What motivates Floyd and Marjorie in their tasks as business owners is to provide whatever a grieving family may need during a time of great emotional vulnerability.  In a further-detailed email to this reporter following our formal interview, the Childerhoses touched on the importance of honoring and commemorating someone’s life after it has ended, as well as how small communities band together in times of great sorrow.

“We are here, first and foremost, to serve whatever needs a family might have,” they wrote.  “They tell us what they want and we do our best to accommodate them at a very difficult time.  We place a lot of value on human life and on commemorating a life once it ends.  Our training, continuing education and our own personal experience has made us keenly aware of the importance of stopping to gather, to grieve and to remember.   The funeral or other ritual or gathering is about the person who passed away, but it is for those left behind.   We believe that if you deny the grief, you are denied the comfort.  Everyone sees the importance of compassion and support at times of great loss, such as in the Humboldt tragedy, but really, anyone who loses a loved one needs the same thing, only perhaps on a different scale.  What makes communities strong is their ability to share the good times and the bad.  Everyone’s life deserves to be honored in some way.  It is always heartwarming to see people supporting each other and that is one of the wonderful things about living in small town Saskatchewan.”
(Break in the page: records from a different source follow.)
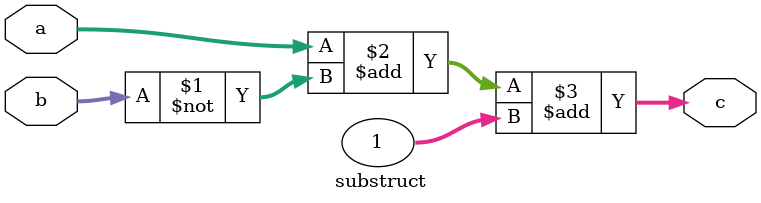
<source format=v>
module substruct (input [31:0] a,b,
								  output [31:0] c);
assign c=a+~b+1;
endmodule
</source>
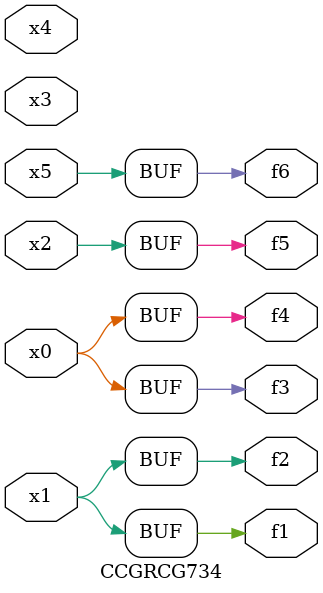
<source format=v>
module CCGRCG734(
	input x0, x1, x2, x3, x4, x5,
	output f1, f2, f3, f4, f5, f6
);
	assign f1 = x1;
	assign f2 = x1;
	assign f3 = x0;
	assign f4 = x0;
	assign f5 = x2;
	assign f6 = x5;
endmodule

</source>
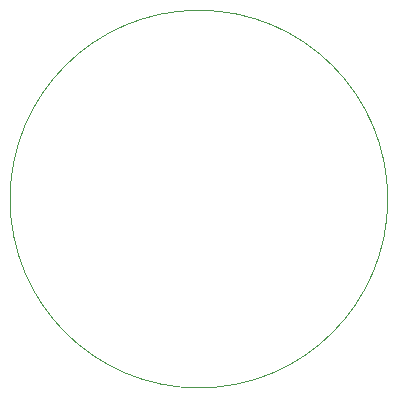
<source format=gko>
G04 #@! TF.FileFunction,Profile,NP*
%FSLAX46Y46*%
G04 Gerber Fmt 4.6, Leading zero omitted, Abs format (unit mm)*
G04 Created by KiCad (PCBNEW 4.0.7) date 08/30/18 22:11:47*
%MOMM*%
%LPD*%
G01*
G04 APERTURE LIST*
%ADD10C,0.100000*%
G04 APERTURE END LIST*
D10*
X223633891Y-92075000D02*
G75*
G03X223633891Y-92075000I-15988891J0D01*
G01*
M02*

</source>
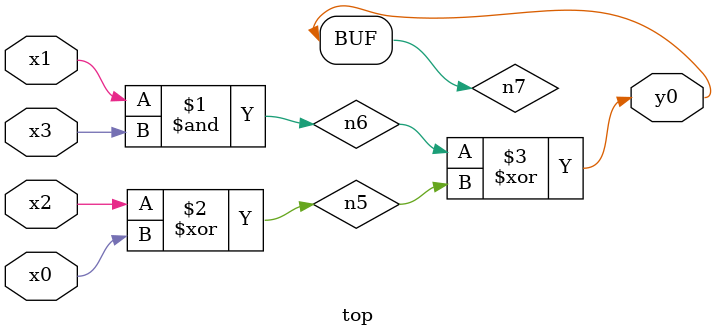
<source format=v>
module top( x0 , x1 , x2 , x3 , y0 );
  input x0 , x1 , x2 , x3 ;
  output y0 ;
  wire n5 , n6 , n7 ;
  assign n6 = x1 & x3 ;
  assign n5 = x2 ^ x0 ;
  assign n7 = n6 ^ n5 ;
  assign y0 = n7 ;
endmodule

</source>
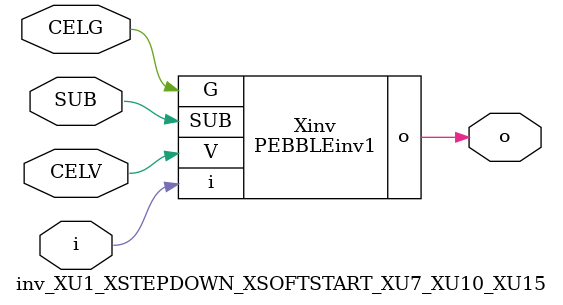
<source format=v>



module PEBBLEinv1 ( o, G, SUB, V, i );

  input V;
  input i;
  input G;
  output o;
  input SUB;
endmodule

//Celera Confidential Do Not Copy inv_XU1_XSTEPDOWN_XSOFTSTART_XU7_XU10_XU15
//Celera Confidential Symbol Generator
//5V Inverter
module inv_XU1_XSTEPDOWN_XSOFTSTART_XU7_XU10_XU15 (CELV,CELG,i,o,SUB);
input CELV;
input CELG;
input i;
input SUB;
output o;

//Celera Confidential Do Not Copy inv
PEBBLEinv1 Xinv(
.V (CELV),
.i (i),
.o (o),
.SUB (SUB),
.G (CELG)
);
//,diesize,PEBBLEinv1

//Celera Confidential Do Not Copy Module End
//Celera Schematic Generator
endmodule

</source>
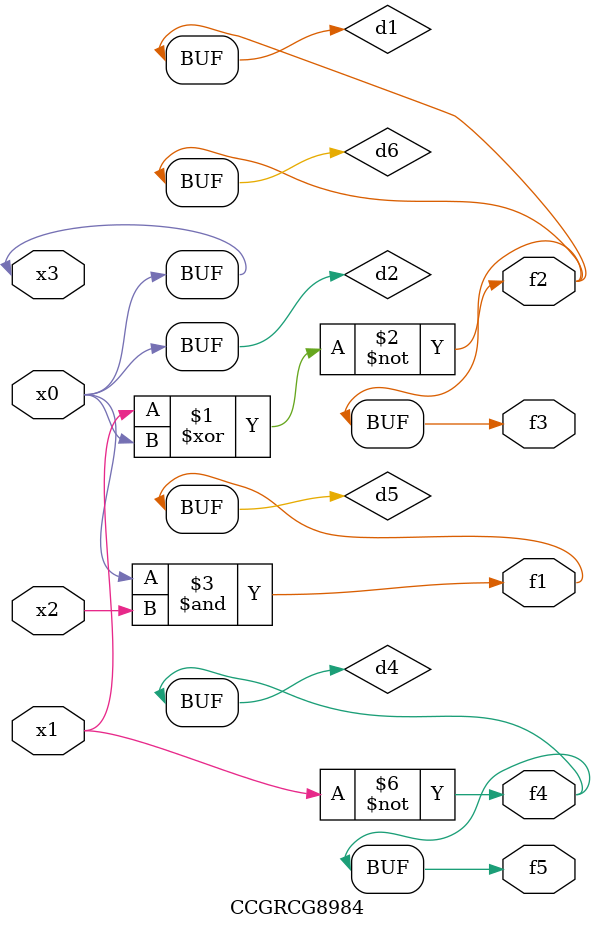
<source format=v>
module CCGRCG8984(
	input x0, x1, x2, x3,
	output f1, f2, f3, f4, f5
);

	wire d1, d2, d3, d4, d5, d6;

	xnor (d1, x1, x3);
	buf (d2, x0, x3);
	nand (d3, x0, x2);
	not (d4, x1);
	nand (d5, d3);
	or (d6, d1);
	assign f1 = d5;
	assign f2 = d6;
	assign f3 = d6;
	assign f4 = d4;
	assign f5 = d4;
endmodule

</source>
One of the unique traits about their business that may differ from others in town is that it requires Floyd and Marjorie to have a close involvement with the people who require their services; feeling something of an oath to be there for absolutely anything they may need.  The end result is a professional and personal dedication that is unlike perhaps any other.

“One of the things we talked about after you left, was how a business like ours in a small town requires our personal involvement 24/7,” they wrote.  “We feel personally responsible to be here for people whenever they might need us.  We have formed relationships with so many over the years and don’t want to let them down at a difficult time.  What that looks like is that we haven’t been on a phone-free vacation in over 30 years.  Our family holidays consisted of trips to Saskatoon, or occasionally to West Edmonton Mall or to the lake, “if nobody dies”, as our children put it, and always with the knowledge that a quick trip back home could be necessary if the phone rang.  That is perhaps different than most businesses in town.”

Any business owner has to sit back at times and think about what he/she gets out of it.  For Floyd and Marjorie, it can be the littlest of things that show them how rewarding their careers are.

“I think it’s rewarding on a level we don’t even appreciate,” said Marjorie.  “I don’t know how we could’ve kept doing this if we didn’t feel rewarded by it somehow.  I think a lot of times, we don’t even notice it until we get a little thank-you in the mail sometimes.  We want to be in the background, but it’s rewarding to think you made a difference in someone’s hard time.”

As long-time residents and business owners in Outlook, it’s the people and what the town offers that Floyd and Marjorie point to as being the community’s most attractive qualities if someone new were to live here and set up shop for another local business.  The Childerhoses have found it rewarding to serve people that they know, as well as perfect strangers by meeting people from all walks of life in communities all around the area.

“It’s about the people,” said Marjorie.  “Everybody is involved in something, and we are too, whether it’s Equinox Theatre or the choir.  You can do something and get involved.  We’re not lonely here at all.  It’s a friendly community, and the key is getting involved; that’s what I’d tell someone coming in to Outlook.”

The Outlook Funeral Chapel will be honored as the 2017 Business of the Year along with the Citizen, Youth and Group of the Year recipients at the Community Appreciation Awards banquet on Wednesday night, April 18 at the Outlook Civic Centre.